Collected data
=== Begin Enclosure ===

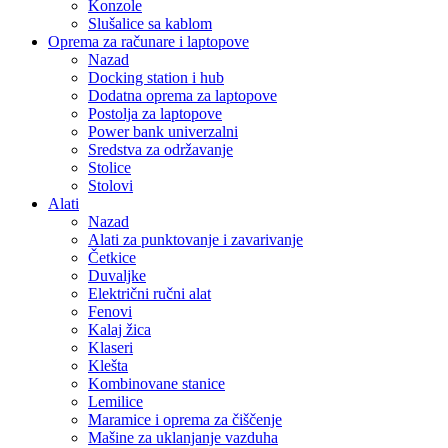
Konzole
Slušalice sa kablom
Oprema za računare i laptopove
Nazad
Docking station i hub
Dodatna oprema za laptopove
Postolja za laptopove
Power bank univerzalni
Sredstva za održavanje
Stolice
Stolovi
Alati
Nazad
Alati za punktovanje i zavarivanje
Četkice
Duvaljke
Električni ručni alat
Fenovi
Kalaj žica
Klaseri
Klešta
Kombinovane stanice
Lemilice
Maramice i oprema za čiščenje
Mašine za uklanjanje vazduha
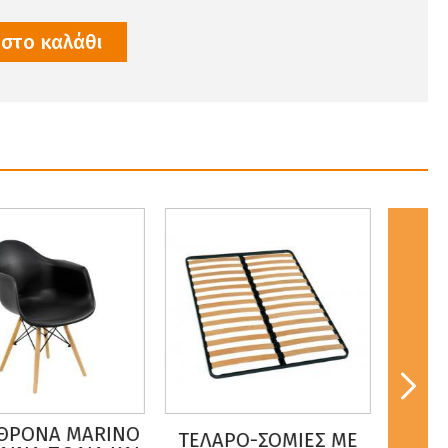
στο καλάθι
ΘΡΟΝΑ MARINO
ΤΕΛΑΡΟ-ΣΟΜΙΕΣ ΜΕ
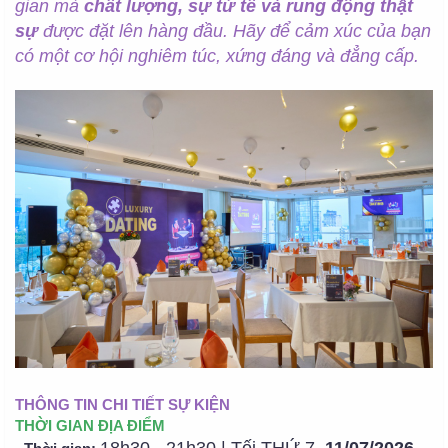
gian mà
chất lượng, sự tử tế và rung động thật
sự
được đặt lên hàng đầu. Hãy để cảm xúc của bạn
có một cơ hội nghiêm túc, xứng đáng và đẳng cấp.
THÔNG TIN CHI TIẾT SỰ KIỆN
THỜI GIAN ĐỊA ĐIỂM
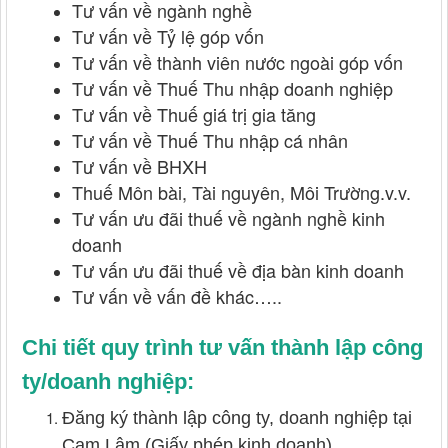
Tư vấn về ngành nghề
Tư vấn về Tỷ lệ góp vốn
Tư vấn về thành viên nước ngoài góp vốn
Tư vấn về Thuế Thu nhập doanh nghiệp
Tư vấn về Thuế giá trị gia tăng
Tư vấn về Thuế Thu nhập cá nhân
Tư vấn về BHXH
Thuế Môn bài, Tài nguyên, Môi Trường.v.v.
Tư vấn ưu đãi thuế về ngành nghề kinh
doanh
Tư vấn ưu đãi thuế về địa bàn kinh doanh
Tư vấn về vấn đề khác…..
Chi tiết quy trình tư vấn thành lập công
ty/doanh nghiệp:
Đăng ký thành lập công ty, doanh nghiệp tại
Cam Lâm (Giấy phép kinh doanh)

=== End Enclosure ===
=== Begin Enclosure ===

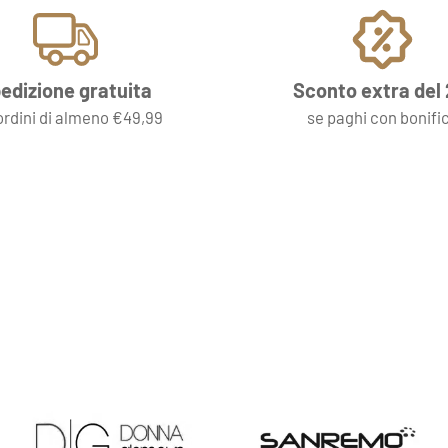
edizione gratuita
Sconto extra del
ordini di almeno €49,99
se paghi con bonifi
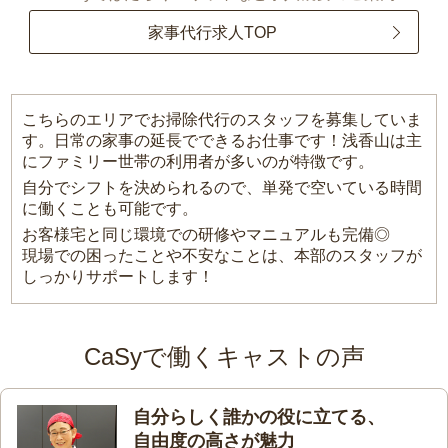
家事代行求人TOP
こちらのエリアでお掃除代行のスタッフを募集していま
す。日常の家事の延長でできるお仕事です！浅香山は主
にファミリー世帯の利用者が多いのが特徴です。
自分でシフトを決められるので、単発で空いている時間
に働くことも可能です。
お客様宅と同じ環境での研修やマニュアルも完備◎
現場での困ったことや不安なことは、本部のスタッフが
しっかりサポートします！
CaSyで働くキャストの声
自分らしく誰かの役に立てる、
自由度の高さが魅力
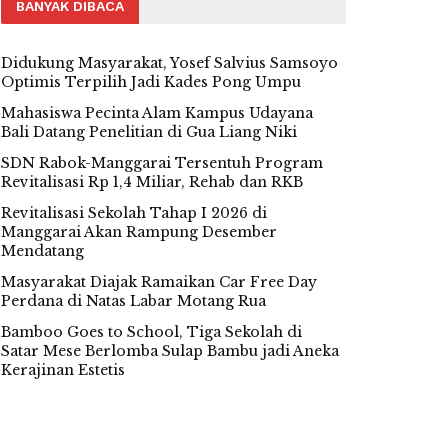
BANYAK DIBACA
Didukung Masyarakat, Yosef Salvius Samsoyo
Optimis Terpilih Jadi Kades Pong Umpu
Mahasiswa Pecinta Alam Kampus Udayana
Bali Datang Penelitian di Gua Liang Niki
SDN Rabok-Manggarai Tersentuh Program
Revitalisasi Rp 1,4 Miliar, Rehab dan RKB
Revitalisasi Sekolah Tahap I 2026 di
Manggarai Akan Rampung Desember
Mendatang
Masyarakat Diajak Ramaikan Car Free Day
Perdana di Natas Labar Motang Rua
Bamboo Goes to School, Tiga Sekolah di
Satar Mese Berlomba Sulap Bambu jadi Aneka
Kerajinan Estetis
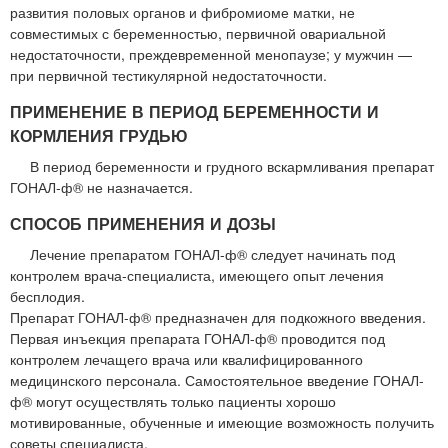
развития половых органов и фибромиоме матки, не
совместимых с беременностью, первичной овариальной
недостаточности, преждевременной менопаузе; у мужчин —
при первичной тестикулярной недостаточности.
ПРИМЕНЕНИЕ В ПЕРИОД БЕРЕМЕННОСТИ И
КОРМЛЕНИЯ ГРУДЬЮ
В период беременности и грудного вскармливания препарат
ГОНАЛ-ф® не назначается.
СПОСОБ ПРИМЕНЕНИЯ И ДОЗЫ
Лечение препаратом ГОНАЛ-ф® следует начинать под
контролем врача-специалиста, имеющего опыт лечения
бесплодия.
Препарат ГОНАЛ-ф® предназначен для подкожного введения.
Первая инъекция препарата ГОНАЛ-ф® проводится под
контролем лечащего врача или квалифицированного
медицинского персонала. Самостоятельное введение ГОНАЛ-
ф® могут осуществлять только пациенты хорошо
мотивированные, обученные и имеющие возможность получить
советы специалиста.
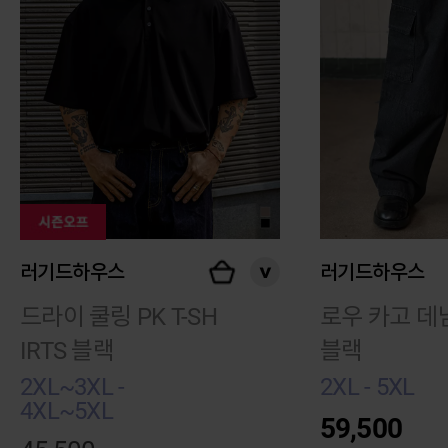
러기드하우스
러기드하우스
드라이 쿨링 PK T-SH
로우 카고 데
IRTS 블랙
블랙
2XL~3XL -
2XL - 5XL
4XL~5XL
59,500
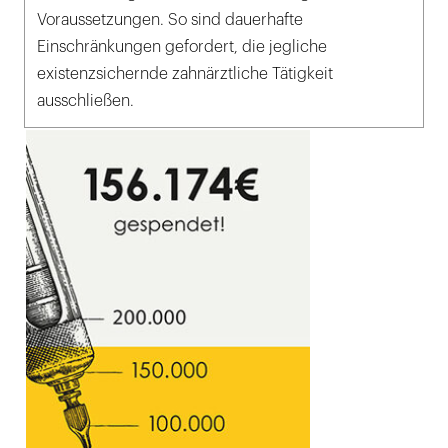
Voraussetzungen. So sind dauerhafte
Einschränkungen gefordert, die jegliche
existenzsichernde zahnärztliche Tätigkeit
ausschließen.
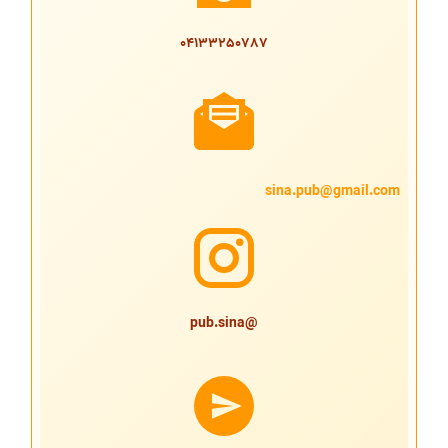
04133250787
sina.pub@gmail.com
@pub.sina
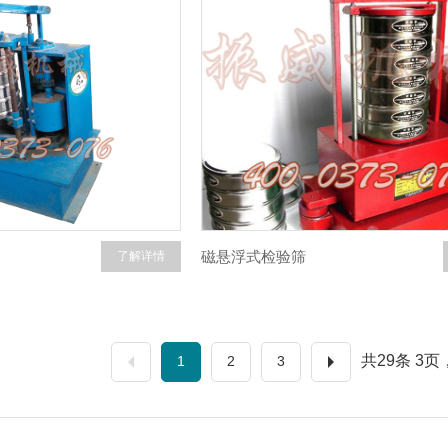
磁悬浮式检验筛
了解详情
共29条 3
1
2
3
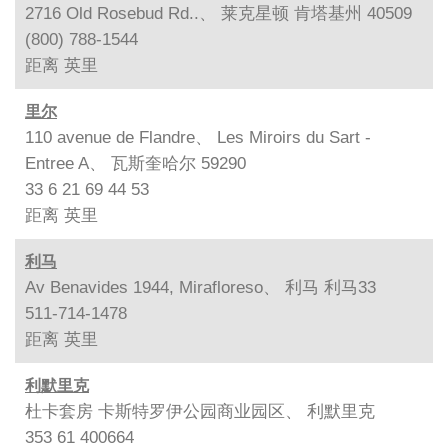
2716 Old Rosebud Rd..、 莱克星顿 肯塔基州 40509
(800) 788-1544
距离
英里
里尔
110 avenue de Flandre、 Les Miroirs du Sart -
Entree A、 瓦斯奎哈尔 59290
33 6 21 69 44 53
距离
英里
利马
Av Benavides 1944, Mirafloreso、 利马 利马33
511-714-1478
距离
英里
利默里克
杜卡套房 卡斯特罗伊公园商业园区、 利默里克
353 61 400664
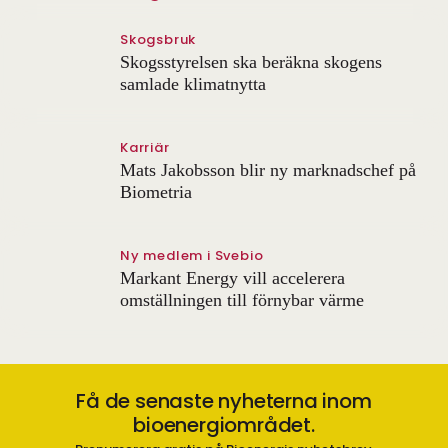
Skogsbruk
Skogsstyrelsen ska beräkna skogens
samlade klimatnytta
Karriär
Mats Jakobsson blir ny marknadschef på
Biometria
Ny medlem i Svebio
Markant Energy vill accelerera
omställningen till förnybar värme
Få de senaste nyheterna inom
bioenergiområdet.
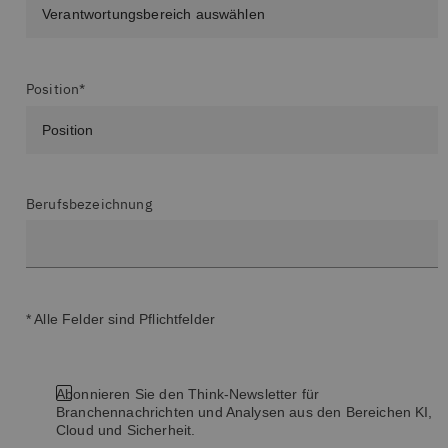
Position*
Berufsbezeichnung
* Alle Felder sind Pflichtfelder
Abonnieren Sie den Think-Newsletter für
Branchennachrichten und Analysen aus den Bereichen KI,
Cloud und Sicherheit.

=== End Enclosure ===
=== Begin Enclosure ===

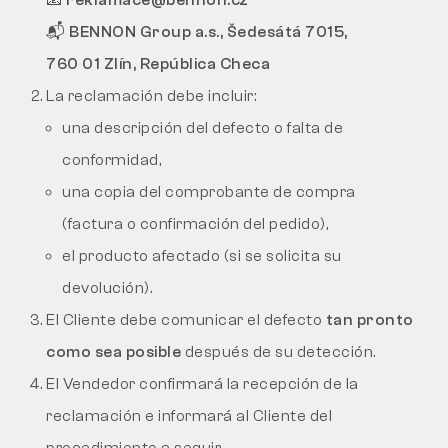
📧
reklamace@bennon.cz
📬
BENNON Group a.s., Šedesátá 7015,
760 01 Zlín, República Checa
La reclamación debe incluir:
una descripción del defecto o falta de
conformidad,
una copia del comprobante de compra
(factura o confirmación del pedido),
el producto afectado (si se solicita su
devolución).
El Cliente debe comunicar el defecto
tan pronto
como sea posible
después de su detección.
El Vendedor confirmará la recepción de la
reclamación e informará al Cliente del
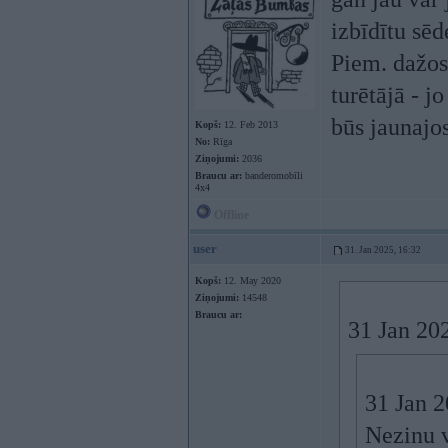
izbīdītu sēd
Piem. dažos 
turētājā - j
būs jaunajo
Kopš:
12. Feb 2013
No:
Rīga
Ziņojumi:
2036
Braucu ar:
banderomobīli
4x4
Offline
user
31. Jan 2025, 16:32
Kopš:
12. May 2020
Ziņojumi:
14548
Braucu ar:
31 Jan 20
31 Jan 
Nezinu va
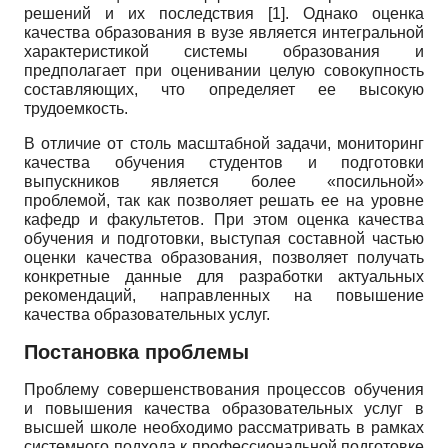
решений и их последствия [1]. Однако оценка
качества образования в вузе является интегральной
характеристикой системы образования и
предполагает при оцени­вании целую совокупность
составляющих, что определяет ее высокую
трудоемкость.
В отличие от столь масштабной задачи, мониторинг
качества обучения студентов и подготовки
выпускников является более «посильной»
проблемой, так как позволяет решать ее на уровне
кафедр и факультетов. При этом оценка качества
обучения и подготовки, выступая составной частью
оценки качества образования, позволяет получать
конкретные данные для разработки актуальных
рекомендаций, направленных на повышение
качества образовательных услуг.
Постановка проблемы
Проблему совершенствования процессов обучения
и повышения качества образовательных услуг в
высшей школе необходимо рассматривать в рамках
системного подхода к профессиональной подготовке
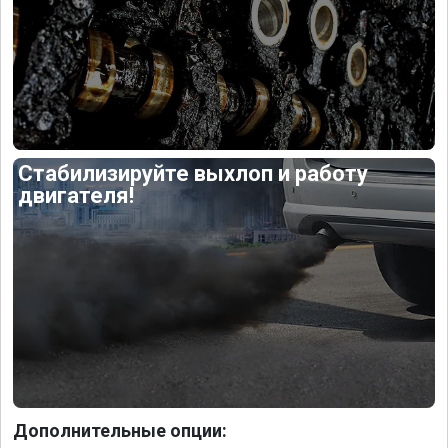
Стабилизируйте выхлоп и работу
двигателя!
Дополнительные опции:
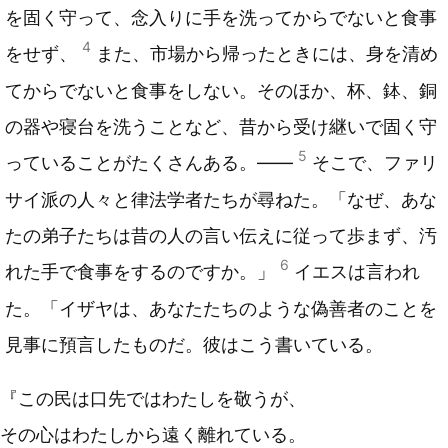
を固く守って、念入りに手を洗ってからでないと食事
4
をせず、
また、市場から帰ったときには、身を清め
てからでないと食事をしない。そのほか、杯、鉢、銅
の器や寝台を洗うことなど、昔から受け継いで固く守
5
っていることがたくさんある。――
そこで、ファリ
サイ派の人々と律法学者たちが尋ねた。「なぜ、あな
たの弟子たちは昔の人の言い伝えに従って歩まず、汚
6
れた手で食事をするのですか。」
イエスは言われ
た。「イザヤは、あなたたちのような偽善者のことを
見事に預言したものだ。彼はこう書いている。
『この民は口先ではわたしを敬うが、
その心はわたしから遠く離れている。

=== End Enclosure ===

• [Task prompt]
Among the entries above, find the line with "una descripción del defecto o falta de" and repeat exactly from there through the line with "проблемой, так как", leaving out the pictures.

• [Result of the task]
una descripción del defecto o falta de
conformidad,
una copia del comprobante de compra
(factura o confirmación del pedido),
el producto afectado (si se solicita su
devolución).
El Cliente debe comunicar el defecto
tan pronto
como sea posible
después de su detección.
El Vendedor confirmará la recepción de la
reclamación e informará al Cliente del
izbīdītu sēd
Piem. dažos 
turētājā - j
būs jaunajo
Kopš:
12. Feb 2013
No:
Rīga
Ziņojumi:
2036
Braucu ar:
banderomobīli
4x4
Offline
user
31. Jan 2025, 16:32
Kopš:
12. May 2020
Ziņojumi:
14548
Braucu ar:
31 Jan 20
31 Jan 
Nezinu va
решений и их последствия [1]. Однако оценка
качества образования в вузе является интегральной
характеристикой системы образования и
предполагает при оцени­вании целую совокупность
составляющих, что определяет ее высокую
трудоемкость.
В отличие от столь масштабной задачи, мониторинг
качества обучения студентов и подготовки
выпускников является более «посильной»
проблемой, так как позволяет решать ее на уровне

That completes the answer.